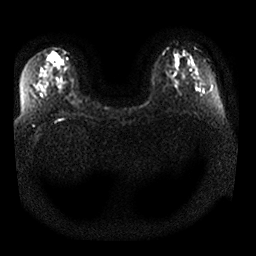
Breast MRI, one axial slice. Position 15 of 25 along the scan axis. Diffusion-weighted series; image 2 of 4 stored at this slice position (different b-values; order by instance number). 1.5 T. 4 mm slice thickness. 256 × 256 image matrix, field of view 340 × 340 mm. Female patient.
Annotated regions visible in this slice (outlined manually by an expert reader):
- tumour on diffusion-weighted imaging: bounding box [x1, y1, x2, y2] px = [48, 52, 63, 66]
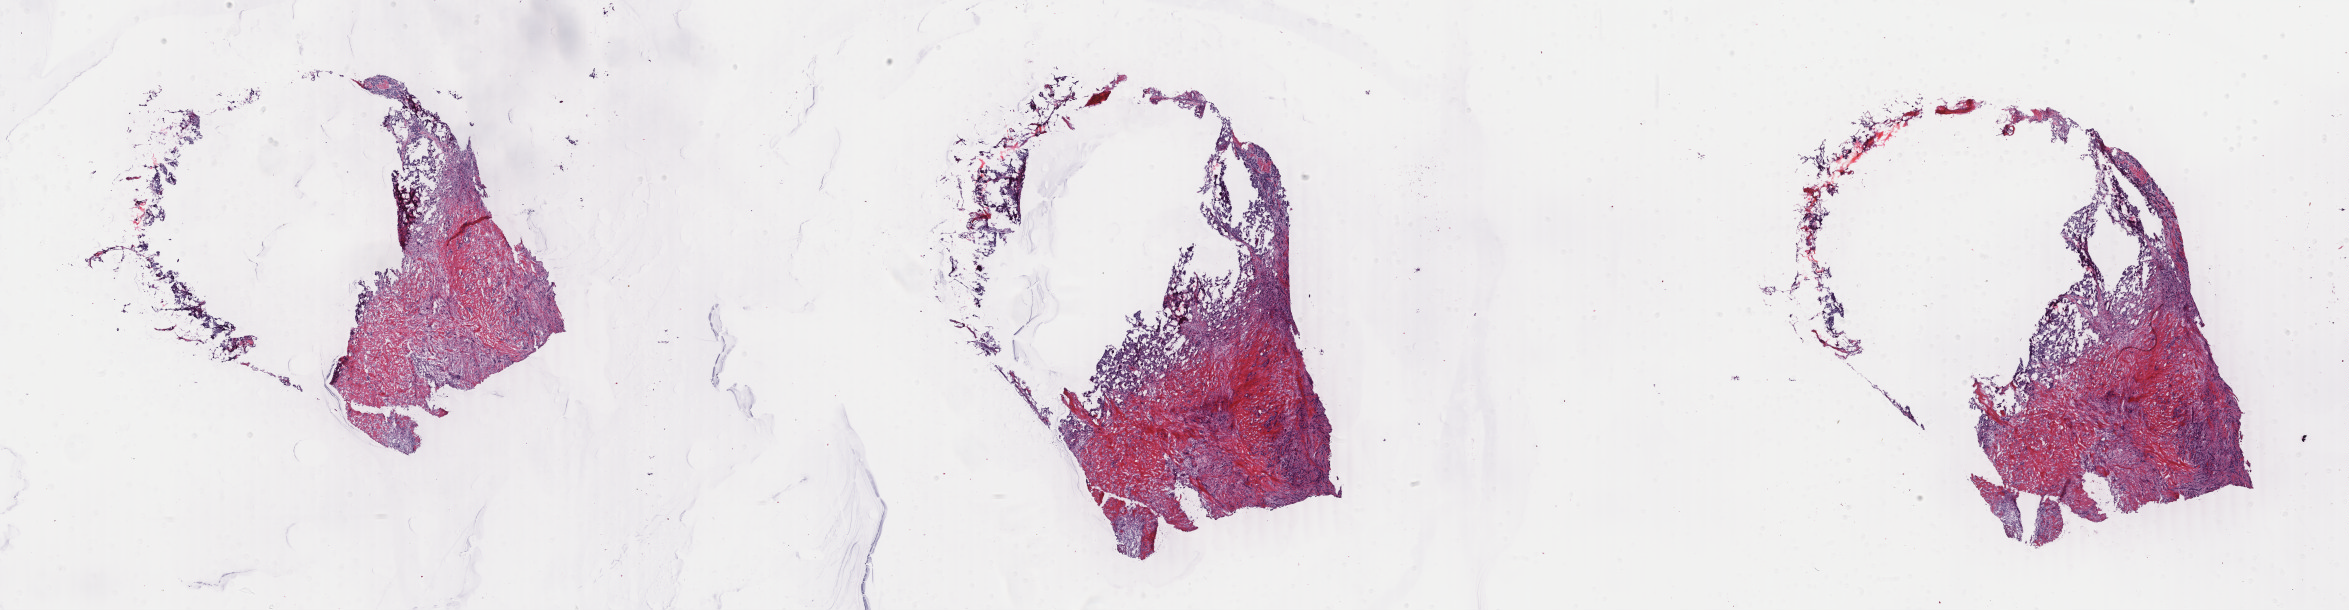
Digitized Hematoxylin and eosin (H&E) stained tissue section (whole slide) — shown as a low-resolution overview of the whole scanned area (about 37.4 x 9.7 mm, slide scanned at 40x); frozen section from the top of the tissue portion; breast, primary tumour sample. Patient: female, age at initial diagnosis 56 years. Composition of this section per pathologist review: tumour cells 70%, tumour nuclei 80%.
Pathologic diagnosis: Infiltrating duct carcinoma, NOS.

⁂

**Try it**
Leaving out the pictures, transcribe the material above exactly.

**Solved exercise**
Breast MRI, one axial slice. Position 15 of 25 along the scan axis. Diffusion-weighted series; image 2 of 4 stored at this slice position (different b-values; order by instance number). 1.5 T. 4 mm slice thickness. 256 × 256 image matrix, field of view 340 × 340 mm. Female patient.
Annotated regions visible in this slice (outlined manually by an expert reader):
- tumour on diffusion-weighted imaging: bounding box [x1, y1, x2, y2] px = [48, 52, 63, 66]
Digitized Hematoxylin and eosin (H&E) stained tissue section (whole slide) — shown as a low-resolution overview of the whole scanned area (about 37.4 x 9.7 mm, slide scanned at 40x); frozen section from the top of the tissue portion; breast, primary tumour sample. Patient: female, age at initial diagnosis 56 years. Composition of this section per pathologist review: tumour cells 70%, tumour nuclei 80%.
Pathologic diagnosis: Infiltrating duct carcinoma, NOS.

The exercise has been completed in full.